When a provisioner fails: 1. Check the build output — Packer shows stdout/stderr from the provisioner. 2. Use -on-error=abort, SSH into the instance, and inspect manually. 3. Fix the provisioner script, packer build again.

Template organization for a multi-image repo

packer/
  plugins.pkr.hcl          # required_plugins block (shared)
  variables.pkr.hcl        # common variables
  images/
    base/
      base.pkr.hcl         # source + build for base image
      base.pkrvars.hcl     # default variable values
      scripts/             # shell provisioner scripts
      ansible/             # playbooks specific to this image
    app/
      app.pkr.hcl
      app.pkrvars.hcl
      scripts/
    hardened/
      hardened.pkr.hcl
      hardened.pkrvars.hcl

Build one image: packer build -var-file=images/base/base.pkrvars.hcl images/base/

Keep plugins.pkr.hcl at the top level so packer init works from the root.

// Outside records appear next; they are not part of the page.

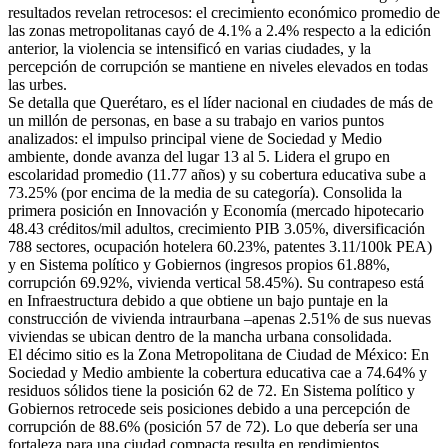
resultados revelan retrocesos: el crecimiento económico promedio de
las zonas metropolitanas cayó de 4.1% a 2.4% respecto a la edición
anterior, la violencia se intensificó en varias ciudades, y la
percepción de corrupción se mantiene en niveles elevados en todas
las urbes.
Se detalla que Querétaro, es el líder nacional en ciudades de más de
un millón de personas, en base a su trabajo en varios puntos
analizados: el impulso principal viene de Sociedad y Medio
ambiente, donde avanza del lugar 13 al 5. Lidera el grupo en
escolaridad promedio (11.77 años) y su cobertura educativa sube a
73.25% (por encima de la media de su categoría). Consolida la
primera posición en Innovación y Economía (mercado hipotecario
48.43 créditos/mil adultos, crecimiento PIB 3.05%, diversificación
788 sectores, ocupación hotelera 60.23%, patentes 3.11/100k PEA)
y en Sistema político y Gobiernos (ingresos propios 61.88%,
corrupción 69.92%, vivienda vertical 58.45%). Su contrapeso está
en Infraestructura debido a que obtiene un bajo puntaje en la
construcción de vivienda intraurbana –apenas 2.51% de sus nuevas
viviendas se ubican dentro de la mancha urbana consolidada.
El décimo sitio es la Zona Metropolitana de Ciudad de México: En
Sociedad y Medio ambiente la cobertura educativa cae a 74.64% y
residuos sólidos tiene la posición 62 de 72. En Sistema político y
Gobiernos retrocede seis posiciones debido a una percepción de
corrupción de 88.6% (posición 57 de 72). Lo que debería ser una
fortaleza para una ciudad compacta resulta en rendimientos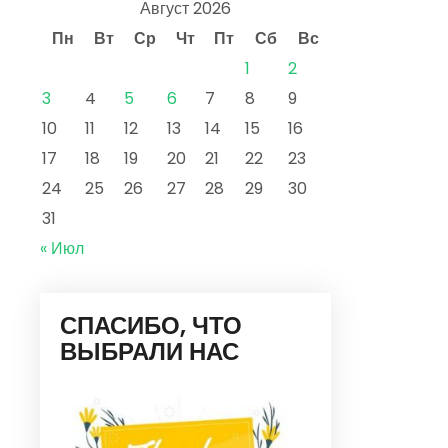
Август 2026
Пн
Вт
Ср
Чт
Пт
Сб
Вс
1
2
3
4
5
6
7
8
9
10
11
12
13
14
15
16
17
18
19
20
21
22
23
24
25
26
27
28
29
30
31
« Июл
СПАСИБО, ЧТО
ВЫБРАЛИ НАС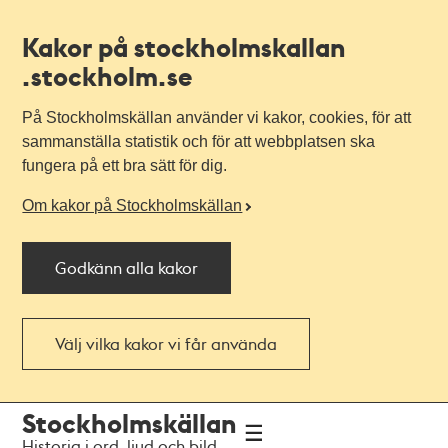
Kakor på stockholmskallan
.stockholm.se
På Stockholmskällan använder vi kakor, cookies, för att
sammanställa statistik och för att webbplatsen ska
fungera på ett bra sätt för dig.
Om kakor på Stockholmskällan
Godkänn alla kakor
Välj vilka kakor vi får använda
Till
Till
Stockholmskällan
navigationen
huvudinnehållet
Historia i ord, ljud och bild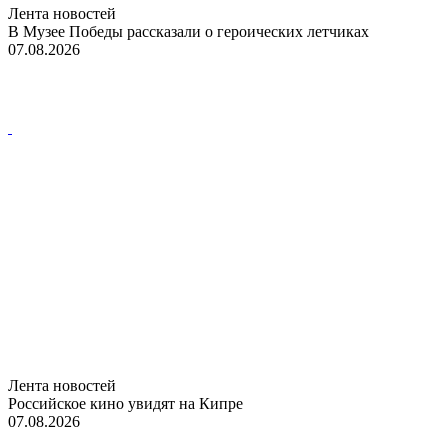
Лента новостей
В Музее Победы рассказали о героических летчиках
07.08.2026
Лента новостей
Российское кино увидят на Кипре
07.08.2026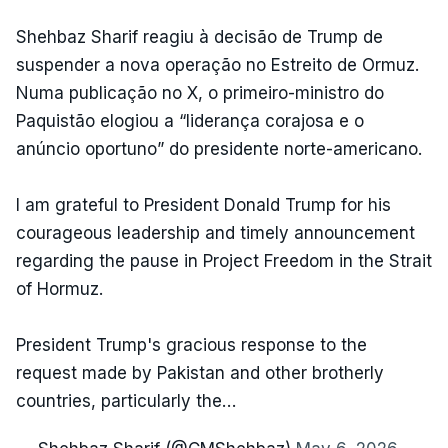
Shehbaz Sharif reagiu à decisão de Trump de
suspender a nova operação no Estreito de Ormuz.
Numa publicação no X, o primeiro-ministro do
Paquistão elogiou a “liderança corajosa e o
anúncio oportuno” do presidente norte-americano.
I am grateful to President Donald Trump for his
courageous leadership and timely announcement
regarding the pause in Project Freedom in the Strait
of Hormuz.
President Trump's gracious response to the
request made by Pakistan and other brotherly
countries, particularly the…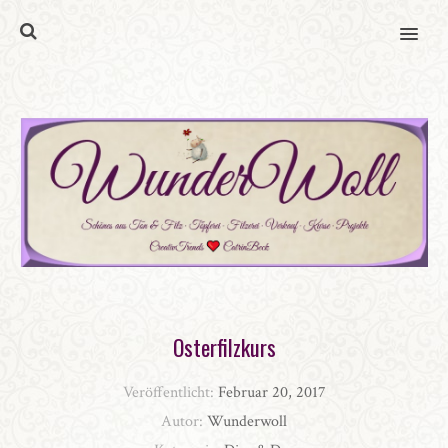
MENU
Osterfilzkurs
Veröffentlicht:
Februar 20, 2017
Autor:
Wunderwoll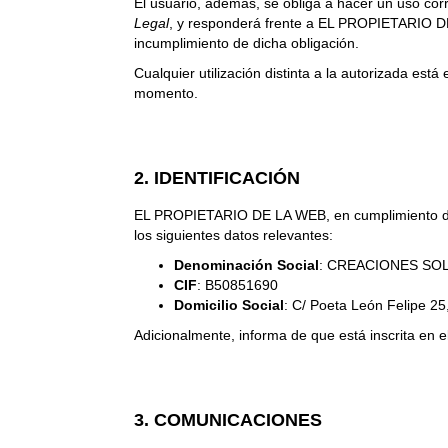
El usuario, además, se obliga a hacer un uso corre
Legal
, y responderá frente a EL PROPIETARIO DE
incumplimiento de dicha obligación.
Cualquier utilización distinta a la autorizada 
momento.
2. IDENTIFICACIÓN
EL PROPIETARIO DE LA WEB, en cumplimiento 
los siguientes datos relevantes:
Denominación Social
: CREACIONES SO
CIF
: B50851690
Domicilio Social
: C/ Poeta León Felipe 2
Adicionalmente, informa de que está inscrita en e
3. COMUNICACIONES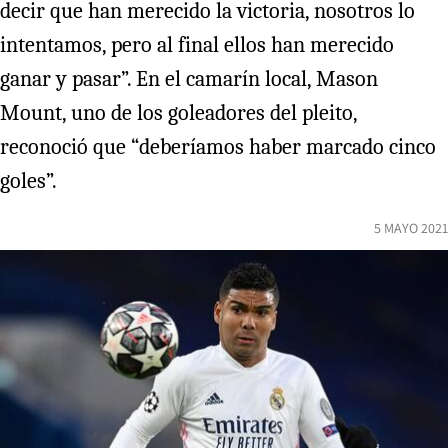
decir que han merecido la victoria, nosotros lo
intentamos, pero al final ellos han merecido
ganar y pasar”. En el camarín local, Mason
Mount, uno de los goleadores del pleito,
reconoció que “deberíamos haber marcado cinco
goles”.
5 MAYO 2021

Default trap: packer init downloads plugins to ~/.packer.d/plugins/ by default. In CI, this directory is ephemeral and plugins are re-downloaded every build. Either cache the plugin directory between CI runs or vendor plugins into the repo for reproducible builds.

Integrating with Ansible

Passing variables:

provisioner "ansible" {
  playbook_file   = "ansible/site.yml"
  extra_arguments = [
    "--extra-vars", "app_version=${var.app_version} env=${var.env}",
    "-v"
  ]
  ansible_env_vars = [
    "ANSIBLE_HOST_KEY_CHECKING=False"
  ]
}

Using Ansible Vault:

provisioner "ansible" {
  playbook_file   = "ansible/site.yml"
  extra_arguments = [
    "--vault-password-file", "${var.vault_pass_file}"
  ]
}

Do not bake vault-encrypted secrets into the image. Use Vault for secrets that should exist only at runtime. Ansible Vault in Packer builds is fine for non-secret config that you just want to keep out of plain text in the repo.

War story: A team baked database credentials into their golden AMI for convenience. Months later, they rotated the password and every new instance launched from the old AMI silently connected with stale credentials — causing intermittent auth failures that took days to trace. Golden rule: images should contain software and configuration, never credentials. Inject secrets at boot via instance metadata, Vault, or Parameter Store.

Connection tuning: Packer generates a temporary SSH keypair and passes it to Ansible. If Ansible is slow to connect, check that ansible_env_vars includes ANSIBLE_HOST_KEY_CHECKING=False and that ssh_timeout on the source block is long enough.